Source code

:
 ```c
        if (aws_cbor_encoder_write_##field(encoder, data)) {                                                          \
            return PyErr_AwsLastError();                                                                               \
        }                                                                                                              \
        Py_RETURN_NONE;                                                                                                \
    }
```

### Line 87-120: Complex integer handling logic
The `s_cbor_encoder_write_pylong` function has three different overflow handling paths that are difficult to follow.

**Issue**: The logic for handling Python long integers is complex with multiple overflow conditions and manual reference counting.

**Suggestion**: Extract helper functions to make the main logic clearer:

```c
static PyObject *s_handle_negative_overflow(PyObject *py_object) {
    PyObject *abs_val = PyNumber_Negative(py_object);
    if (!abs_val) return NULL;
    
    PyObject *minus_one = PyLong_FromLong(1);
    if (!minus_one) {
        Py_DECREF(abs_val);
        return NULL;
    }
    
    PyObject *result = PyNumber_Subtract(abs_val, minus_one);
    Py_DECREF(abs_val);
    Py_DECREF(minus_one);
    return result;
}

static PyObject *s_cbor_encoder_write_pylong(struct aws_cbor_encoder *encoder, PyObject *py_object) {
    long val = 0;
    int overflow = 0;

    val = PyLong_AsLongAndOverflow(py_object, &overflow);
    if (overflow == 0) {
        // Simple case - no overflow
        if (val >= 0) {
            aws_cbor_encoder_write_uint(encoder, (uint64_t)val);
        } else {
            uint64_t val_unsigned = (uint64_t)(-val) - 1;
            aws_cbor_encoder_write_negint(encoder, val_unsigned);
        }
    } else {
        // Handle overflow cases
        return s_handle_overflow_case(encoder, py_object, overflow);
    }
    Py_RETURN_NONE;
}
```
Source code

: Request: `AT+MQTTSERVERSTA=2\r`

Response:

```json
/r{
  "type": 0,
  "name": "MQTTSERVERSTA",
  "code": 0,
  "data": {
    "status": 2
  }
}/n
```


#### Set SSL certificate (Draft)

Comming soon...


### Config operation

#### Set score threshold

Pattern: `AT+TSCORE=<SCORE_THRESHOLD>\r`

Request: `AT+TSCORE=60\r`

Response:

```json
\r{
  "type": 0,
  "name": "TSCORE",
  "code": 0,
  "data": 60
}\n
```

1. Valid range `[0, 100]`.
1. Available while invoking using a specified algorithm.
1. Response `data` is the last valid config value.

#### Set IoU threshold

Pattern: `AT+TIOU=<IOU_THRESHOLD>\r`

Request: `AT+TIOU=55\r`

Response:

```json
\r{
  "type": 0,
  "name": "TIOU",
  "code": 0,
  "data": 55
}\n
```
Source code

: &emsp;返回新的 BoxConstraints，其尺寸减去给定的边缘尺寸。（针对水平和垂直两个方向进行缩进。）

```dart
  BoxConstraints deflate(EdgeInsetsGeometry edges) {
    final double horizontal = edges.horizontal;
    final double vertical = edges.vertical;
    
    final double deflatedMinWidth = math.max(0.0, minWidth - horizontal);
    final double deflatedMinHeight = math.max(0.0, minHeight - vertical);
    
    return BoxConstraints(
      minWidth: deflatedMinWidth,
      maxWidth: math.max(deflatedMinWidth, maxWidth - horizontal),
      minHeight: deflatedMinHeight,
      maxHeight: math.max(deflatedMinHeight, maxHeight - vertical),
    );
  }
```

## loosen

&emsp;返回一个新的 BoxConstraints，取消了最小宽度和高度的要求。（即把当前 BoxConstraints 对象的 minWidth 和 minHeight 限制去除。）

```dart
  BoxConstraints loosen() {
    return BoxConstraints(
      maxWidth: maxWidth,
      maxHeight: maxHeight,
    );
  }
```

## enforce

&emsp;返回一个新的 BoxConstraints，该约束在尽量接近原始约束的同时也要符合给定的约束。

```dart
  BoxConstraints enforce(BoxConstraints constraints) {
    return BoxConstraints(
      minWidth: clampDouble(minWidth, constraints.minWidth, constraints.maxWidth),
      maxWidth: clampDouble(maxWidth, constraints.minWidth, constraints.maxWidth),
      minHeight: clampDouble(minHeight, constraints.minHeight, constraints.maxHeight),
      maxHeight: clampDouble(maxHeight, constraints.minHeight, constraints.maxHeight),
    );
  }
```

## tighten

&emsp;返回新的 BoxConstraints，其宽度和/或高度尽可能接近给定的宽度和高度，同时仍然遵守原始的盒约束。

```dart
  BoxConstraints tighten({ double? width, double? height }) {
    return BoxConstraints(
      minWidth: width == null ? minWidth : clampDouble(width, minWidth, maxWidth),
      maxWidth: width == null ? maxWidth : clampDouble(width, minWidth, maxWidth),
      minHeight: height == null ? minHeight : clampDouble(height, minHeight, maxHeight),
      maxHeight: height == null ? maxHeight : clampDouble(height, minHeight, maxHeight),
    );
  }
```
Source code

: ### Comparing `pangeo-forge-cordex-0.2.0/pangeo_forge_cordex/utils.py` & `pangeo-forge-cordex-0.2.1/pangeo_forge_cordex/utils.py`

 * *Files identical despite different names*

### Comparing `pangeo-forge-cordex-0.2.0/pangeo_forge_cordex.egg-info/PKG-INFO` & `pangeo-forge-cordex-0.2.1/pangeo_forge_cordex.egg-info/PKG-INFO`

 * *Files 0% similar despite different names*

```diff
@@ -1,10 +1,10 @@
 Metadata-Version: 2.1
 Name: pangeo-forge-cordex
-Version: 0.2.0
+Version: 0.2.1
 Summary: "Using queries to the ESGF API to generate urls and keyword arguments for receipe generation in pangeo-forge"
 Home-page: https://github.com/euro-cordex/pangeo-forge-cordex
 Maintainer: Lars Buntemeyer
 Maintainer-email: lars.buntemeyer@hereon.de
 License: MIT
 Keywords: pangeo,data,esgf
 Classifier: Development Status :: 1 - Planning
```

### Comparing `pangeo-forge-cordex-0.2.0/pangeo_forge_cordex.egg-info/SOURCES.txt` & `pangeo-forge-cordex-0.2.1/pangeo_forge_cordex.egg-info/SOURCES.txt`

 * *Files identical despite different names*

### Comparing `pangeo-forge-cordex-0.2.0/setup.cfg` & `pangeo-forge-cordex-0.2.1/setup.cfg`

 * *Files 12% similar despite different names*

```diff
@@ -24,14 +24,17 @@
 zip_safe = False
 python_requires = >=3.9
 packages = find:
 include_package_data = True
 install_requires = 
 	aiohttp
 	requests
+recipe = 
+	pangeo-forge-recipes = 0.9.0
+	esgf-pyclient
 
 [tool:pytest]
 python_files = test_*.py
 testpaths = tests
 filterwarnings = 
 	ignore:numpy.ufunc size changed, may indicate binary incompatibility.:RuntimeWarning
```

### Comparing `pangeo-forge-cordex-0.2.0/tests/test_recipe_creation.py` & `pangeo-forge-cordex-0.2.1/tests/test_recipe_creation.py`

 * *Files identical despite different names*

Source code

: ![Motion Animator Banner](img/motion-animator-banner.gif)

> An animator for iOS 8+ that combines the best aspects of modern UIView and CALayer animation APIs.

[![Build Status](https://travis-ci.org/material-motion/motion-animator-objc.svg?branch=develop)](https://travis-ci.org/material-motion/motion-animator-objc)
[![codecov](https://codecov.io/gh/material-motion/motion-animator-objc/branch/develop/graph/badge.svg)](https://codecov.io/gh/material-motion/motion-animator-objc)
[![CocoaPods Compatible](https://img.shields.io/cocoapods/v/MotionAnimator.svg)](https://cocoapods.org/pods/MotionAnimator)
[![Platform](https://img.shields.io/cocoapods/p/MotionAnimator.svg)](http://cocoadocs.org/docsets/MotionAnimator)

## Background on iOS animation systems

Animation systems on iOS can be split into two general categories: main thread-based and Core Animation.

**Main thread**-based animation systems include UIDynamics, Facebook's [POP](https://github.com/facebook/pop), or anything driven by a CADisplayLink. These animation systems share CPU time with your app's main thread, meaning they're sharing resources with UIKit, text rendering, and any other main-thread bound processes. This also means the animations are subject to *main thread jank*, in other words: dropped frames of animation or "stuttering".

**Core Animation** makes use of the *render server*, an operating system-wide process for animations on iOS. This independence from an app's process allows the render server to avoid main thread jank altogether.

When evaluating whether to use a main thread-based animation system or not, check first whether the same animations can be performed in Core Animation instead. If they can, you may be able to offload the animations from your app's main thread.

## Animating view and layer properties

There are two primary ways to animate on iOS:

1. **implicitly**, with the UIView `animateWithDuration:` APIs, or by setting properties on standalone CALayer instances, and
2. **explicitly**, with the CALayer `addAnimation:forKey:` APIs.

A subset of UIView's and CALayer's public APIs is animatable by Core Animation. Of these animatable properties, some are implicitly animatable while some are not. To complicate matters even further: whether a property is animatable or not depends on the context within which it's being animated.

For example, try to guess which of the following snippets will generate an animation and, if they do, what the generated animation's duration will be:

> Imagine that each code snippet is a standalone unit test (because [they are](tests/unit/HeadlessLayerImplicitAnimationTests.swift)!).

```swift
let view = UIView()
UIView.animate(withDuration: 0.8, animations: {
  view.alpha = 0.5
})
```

• • •

How many lines in the data contain "handling"? Answer with the number alone.

Output of the task:
3